The first quarter always drops substantially relative to a seasonal peak in Q4, but the sequential decline of 23% was unusually sharp. Q1 revenues of $9.1 billion were down 14% from the first quarter of 2019 and were the lowest seen since the first quarter of 2013. Ethernet switches, enterprise routers and service provider routers all saw double digit declines in Q1 relative to 2019. Cisco’s market share in switches and routers was 51% in Q1, meaning that for eight of the last twelve quarters it has been over the 50% mark. Across the three main markets, Cisco’s Q1 share was 57% for Ethernet switches, 65% for enterprise routers and 35% for service provider routers. Behind Cisco the ranking of vendors was different in each of the three markets, but in aggregate Cisco is followed by Huawei, Nokia, Juniper, Arista Networks and HPE. Beyond this leading group, other active vendors include Ericsson, Extreme, H3C and ZTE.

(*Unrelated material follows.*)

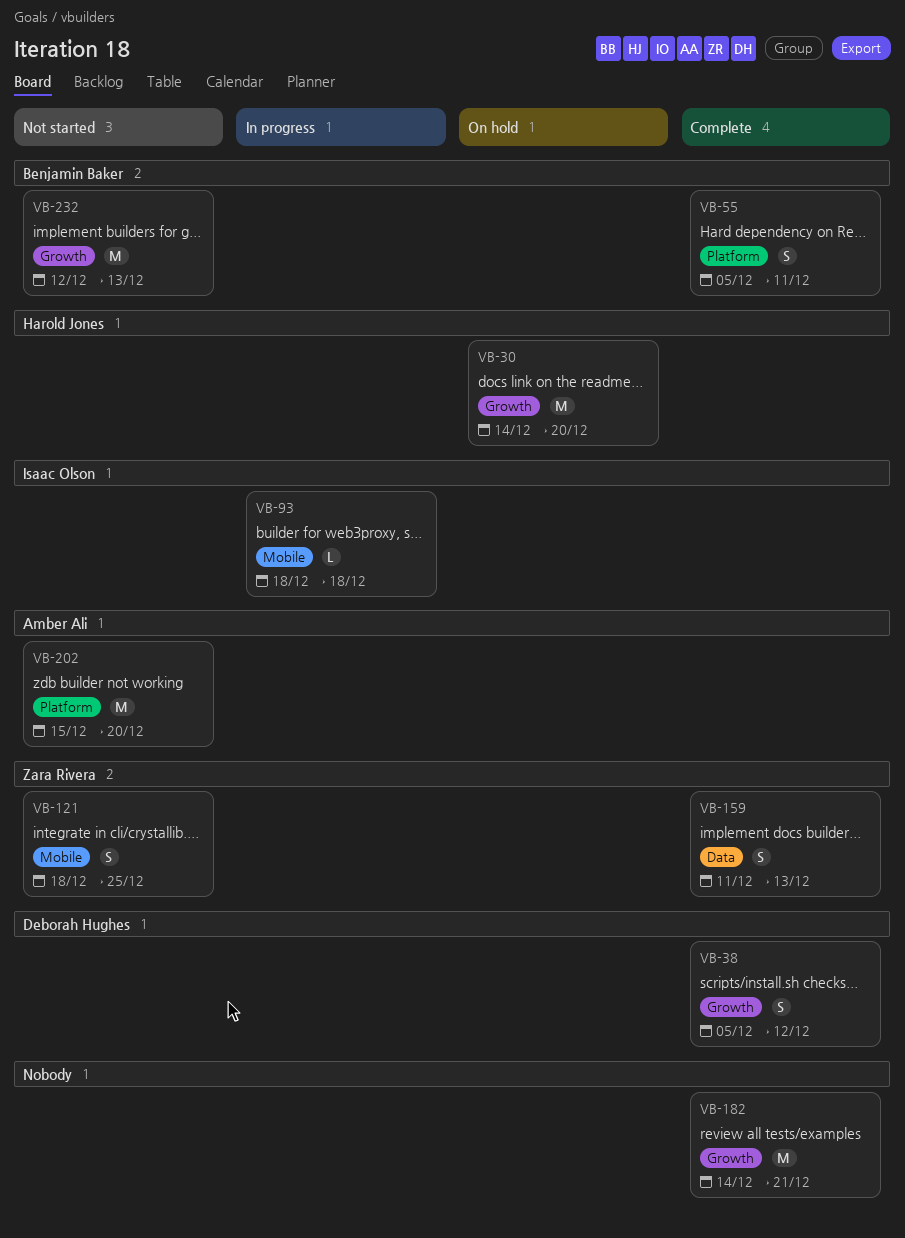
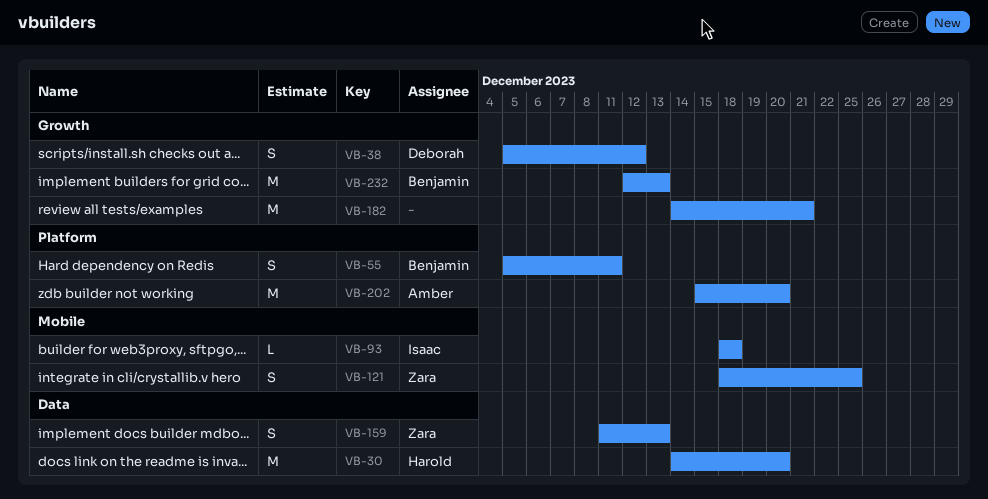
VB-30, label: Growth -> Data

Ethernet switching is the largest of the three segments accounting for 62% of the total Q1 market. While GbE switches remain the largest segment in both fixed and modular Ethernet switches, the most notable feature of the market is the rapid deployment of 100 GbE and 25 GbE fixed switches. Both of these segments actually grew in the first quarter. In Q1, revenues from enterprise routers were down 15% from 2019, but on a trailing twelve month basis the market still grew thanks to strong numbers in the previous three quarters. Service Provider routers saw the biggest decline in the first quarter, down 19% from 2019. In Q1 North America remained the biggest region accounting for almost 40% of worldwide revenues, followed by APAC, EMEA and Latin America. In aggregate across all switch and router segments, year-on-year revenue declines were broadly similar across the major regions.

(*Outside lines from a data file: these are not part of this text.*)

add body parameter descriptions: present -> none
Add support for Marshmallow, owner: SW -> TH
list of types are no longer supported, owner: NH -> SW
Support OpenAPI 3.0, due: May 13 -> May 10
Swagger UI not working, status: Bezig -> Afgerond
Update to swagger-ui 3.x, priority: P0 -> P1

“In a market that is usually characterized by relative stability and predictability, the first quarter represented a sharp change from the norm, clearly as a result of COVID-19. In a pre-pandemic world we’d have expected total vendor revenues from switches and routers to have been a billion dollars higher that what we actually saw,” said John Dinsdale, a Chief Analyst at Synergy Research Group. “On balance the Q1 hit was driven more by supply chain issues rather than by soft demand. We’d expect supply chain problems to be resolved reasonably quickly, but demand is a different story. On the service provider side demand remains robust as network traffic continues to grow, but enterprise demand will be a much spottier picture and some sectors will take several months before returning to some form of normality.”